Well, so much for that eagerly awaited legal battle! After inching toward a historic court case in which ebook reader maker Barnes & Noble would finally test the validity of Microsoft’s Android-based patents, the two firms suddenly announced a sweeping settlement this week. Not only that, but Barnes & Noble and Microsoft are also partnering to help spin off the Nook ebook reader platform as a new company.

What?!

The sudden settlement of the Barnes & Noble patent-infringement lawsuit would be blockbuster news on its own. But with the two companies now partnering on a Nook spinoff—to be called Newco, of all things—all bets are off. The two one-time enemies are now ... partners.

“The shift to digital is putting the world’s libraries and newsstands in the palm of every person’s hand, and is the beginning of a journey that will impact how people read, interact with, and enjoy new forms of content,” Microsoft President Andy Lees said in a prepared statement. “Our complementary assets will accelerate e-reading innovation across a broad range of Windows devices, enabling people to not just read stories, but to be part of them. We’re at the cusp of a revolution in reading.”

Under the terms of the settlement, both Barnes & Noble and Newco have acquired “a royalty-bearing license under Microsoft’s patents” for the Nook ebook reader and tablet products, which was Microsoft’s goal in the first place: to get Barnes & Noble to pay a licensing fee for the infringing technologies used by the Android OS at the heart of the Nook. So Newco will indeed pay a royalty to Microsoft for each Nook device sold going forward.

And Microsoft now owns 17.6 percent of Newco, thanks to a $300 million investment in an entity that is valued at $1.7 billion.
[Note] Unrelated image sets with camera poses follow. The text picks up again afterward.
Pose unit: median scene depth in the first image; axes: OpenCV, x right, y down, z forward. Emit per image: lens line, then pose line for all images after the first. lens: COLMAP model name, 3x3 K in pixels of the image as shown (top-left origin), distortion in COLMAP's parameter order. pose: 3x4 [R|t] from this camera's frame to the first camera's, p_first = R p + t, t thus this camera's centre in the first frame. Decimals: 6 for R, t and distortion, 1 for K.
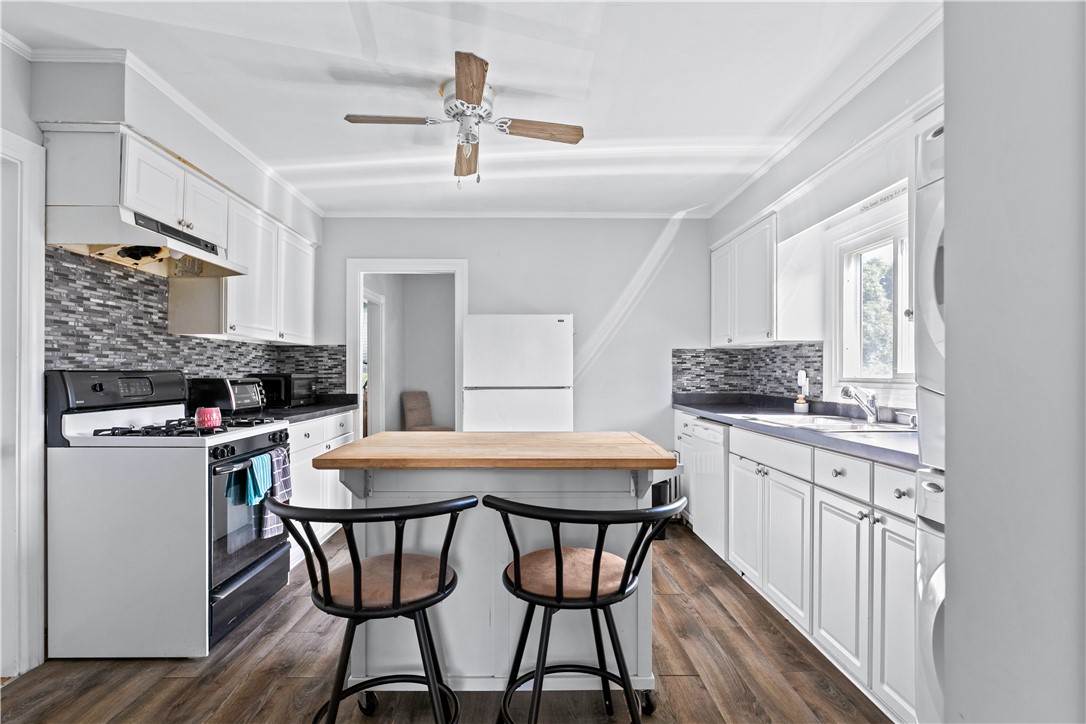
lens RADIAL K [[542.4, 0, 542.3], [0, 542.4, 374.2], [0, 0, 1]] dist [-0.000070, -0.000055]
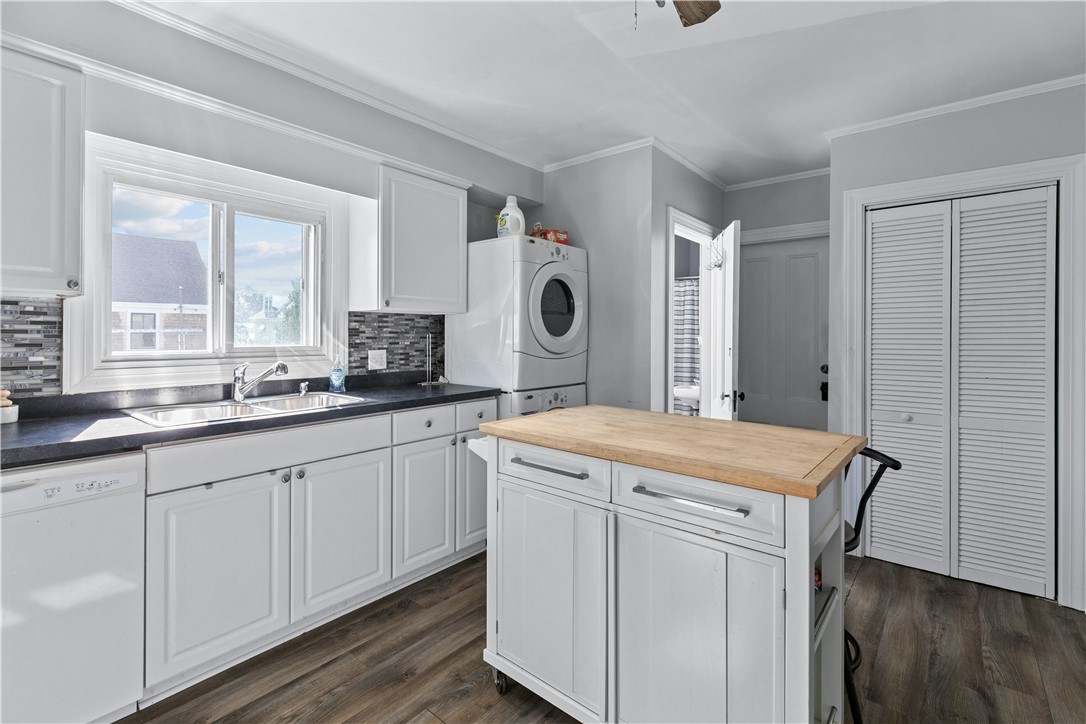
lens RADIAL K [[494.6, 0, 541.5], [0, 494.6, 334.0], [0, 0, 1]] dist [0.002396, 0.000043]
pose [[-0.755833, -0.005226, 0.654743, -0.335413], [-0.005139, 0.999985, 0.002049, -0.029913], [-0.654744, -0.001816, -0.755849, 1.275164]]
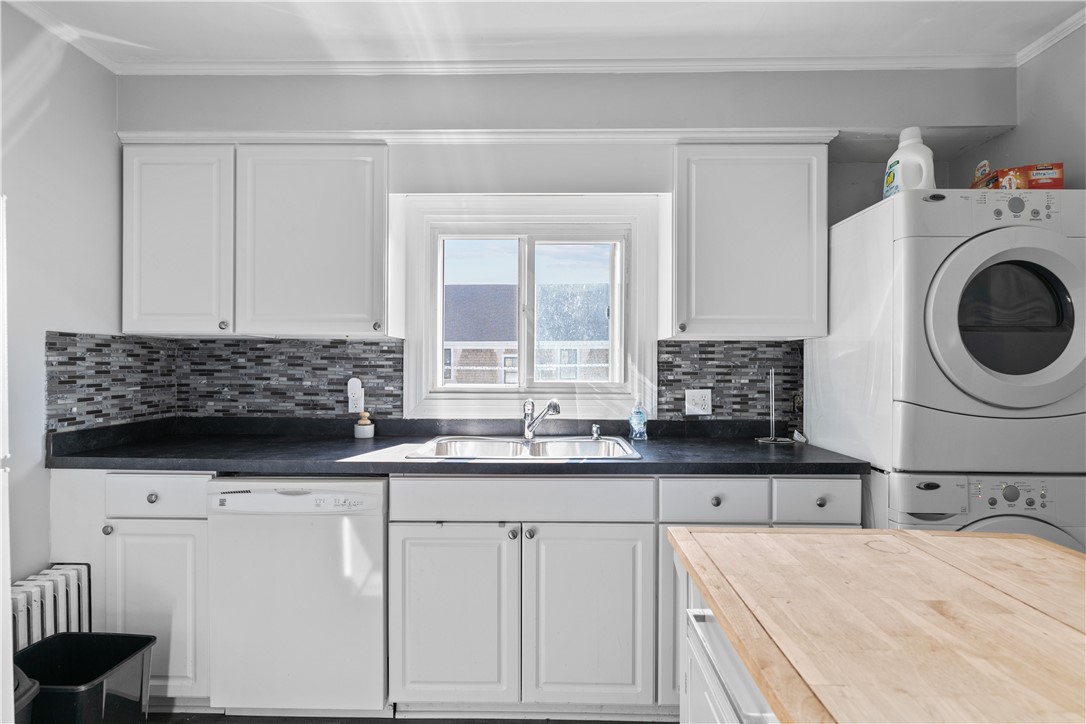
lens RADIAL K [[529.3, 0, 540.5], [0, 529.3, 366.1], [0, 0, 1]] dist [-0.003280, -0.000985]
pose [[0.044346, -0.004217, 0.999007, -0.255980], [-0.001919, 0.999989, 0.004307, -0.033139], [-0.999014, -0.002108, 0.044338, 0.922855]]
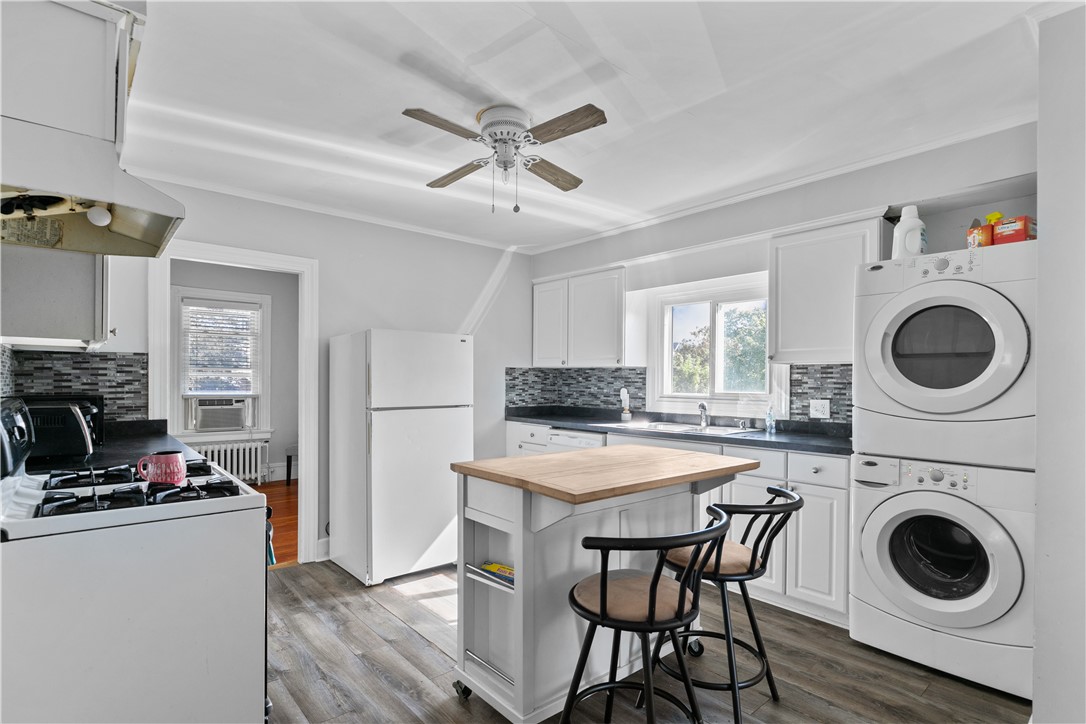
lens RADIAL K [[533.2, 0, 538.3], [0, 533.2, 385.6], [0, 0, 1]] dist [-0.001232, -0.000214]
pose [[0.771961, -0.001698, 0.635668, -0.638745], [-0.006024, 0.999932, 0.009987, -0.031831], [-0.635641, -0.011538, 0.771898, 0.170487]]
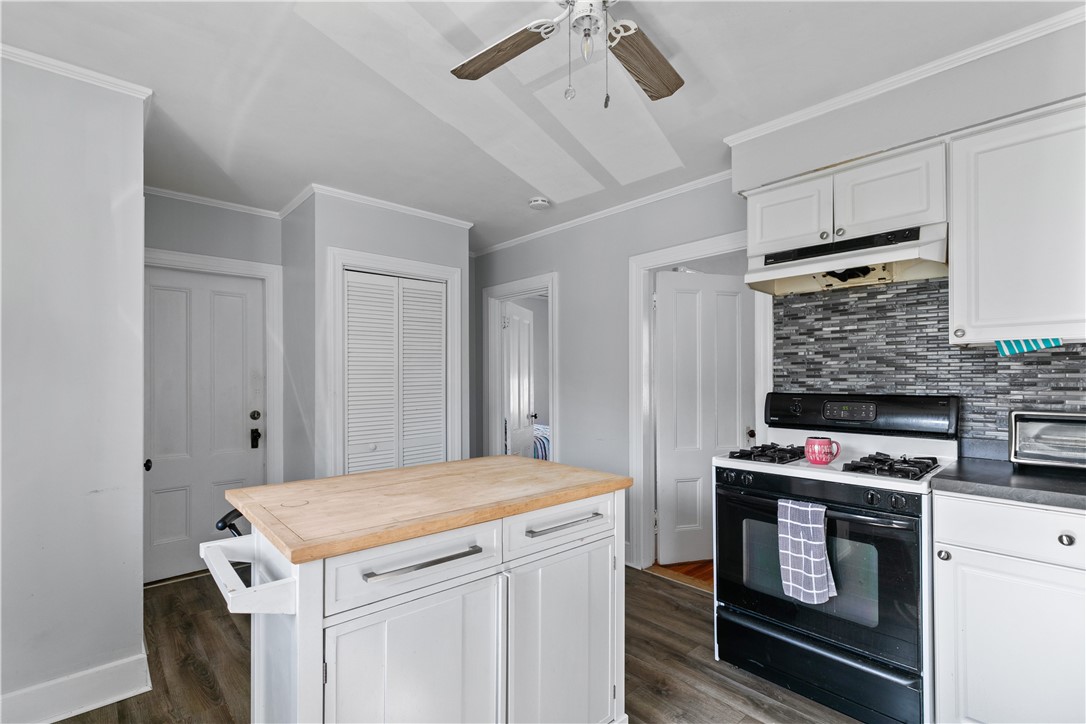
lens RADIAL K [[495.5, 0, 539.1], [0, 495.5, 378.9], [0, 0, 1]] dist [0.003426, 0.000179]
pose [[-0.756224, 0.002149, -0.654309, 0.238407], [0.000427, 0.999996, 0.002792, -0.034802], [0.654312, 0.001832, -0.756222, 1.226967]]
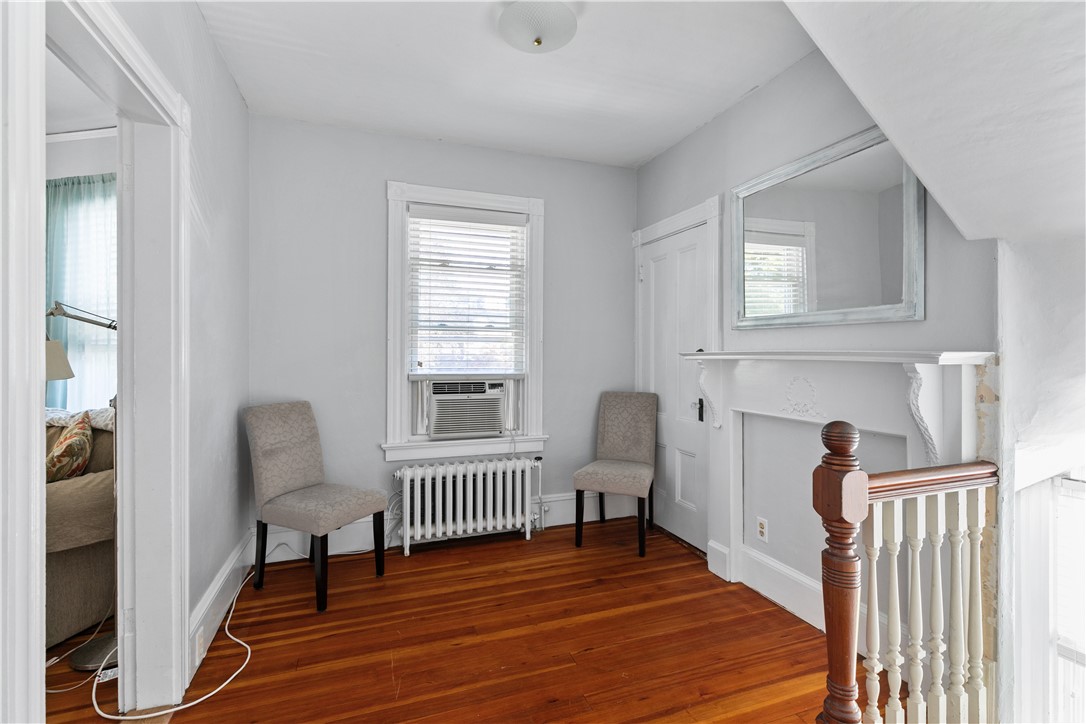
lens RADIAL K [[501.7, 0, 544.1], [0, 501.7, 355.6], [0, 0, 1]] dist [0.000588, 0.000231]
pose [[0.946106, -0.004320, 0.323829, -0.456021], [0.001672, 0.999963, 0.008454, -0.016982], [-0.323854, -0.007457, 0.946078, 1.571237]]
Barnes & Noble owns the remaining 82.4 percent of Newco, which will operate as a subsidiary and continue to supply the Nook devices to the firm’s retail locations. Barnes & Noble revealed its plans to spin off Nook in January, when the troubled bookseller revealed that future investments in the platform would be costly.
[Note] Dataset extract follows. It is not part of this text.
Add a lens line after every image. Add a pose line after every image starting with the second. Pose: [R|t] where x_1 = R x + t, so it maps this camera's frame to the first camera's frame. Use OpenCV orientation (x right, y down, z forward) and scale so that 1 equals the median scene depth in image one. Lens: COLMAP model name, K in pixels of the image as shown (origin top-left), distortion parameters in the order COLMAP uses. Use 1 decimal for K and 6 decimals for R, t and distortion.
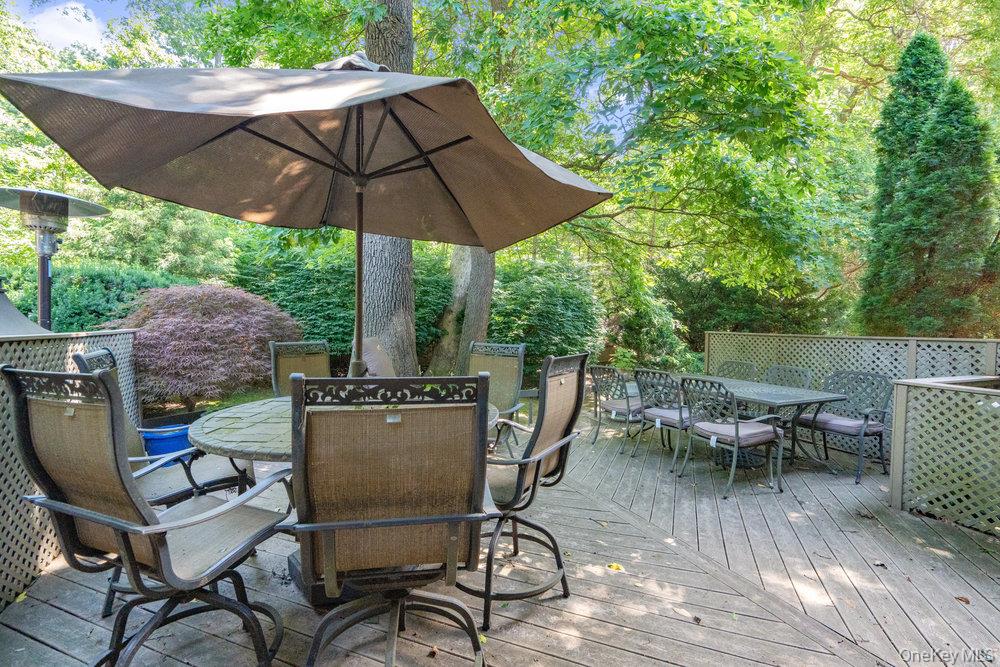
lens RADIAL K [[456.2, 0, 502.6], [0, 456.2, 327.6], [0, 0, 1]] dist [-0.002097, 0.000219]
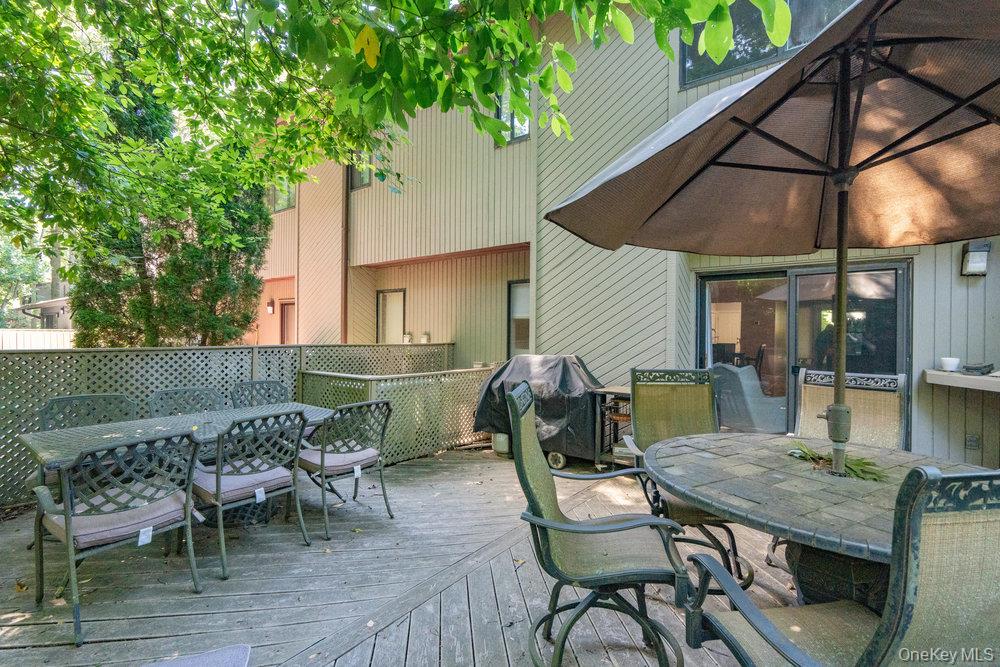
lens RADIAL K [[456.2, 0, 502.6], [0, 456.2, 327.6], [0, 0, 1]] dist [-0.002097, 0.000219]
pose [[-0.487474, -0.008294, 0.873098, -0.342644], [-0.008982, 0.999950, 0.004484, -0.029687], [-0.873091, -0.005656, -0.487524, 0.902050]]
Newco will also develop a Nook app for Windows 8, as Amazon has done for its Kindle ebook reader platform. That said, one has to believe such an app would have been created regardless. The bigger deal, perhaps, is the possibility that Newco will abandon the use of Android in its Nook devices and move to Windows. A publicly presented Microsoft slide previously listed an ebook reader as a Windows 8 device type alongside traditional PCs, laptops and ultrabooks, tablets, and slates. At the time, it seemed like a curious inclusion. But the sweeping deal with Barnes & Noble might put that in perspective.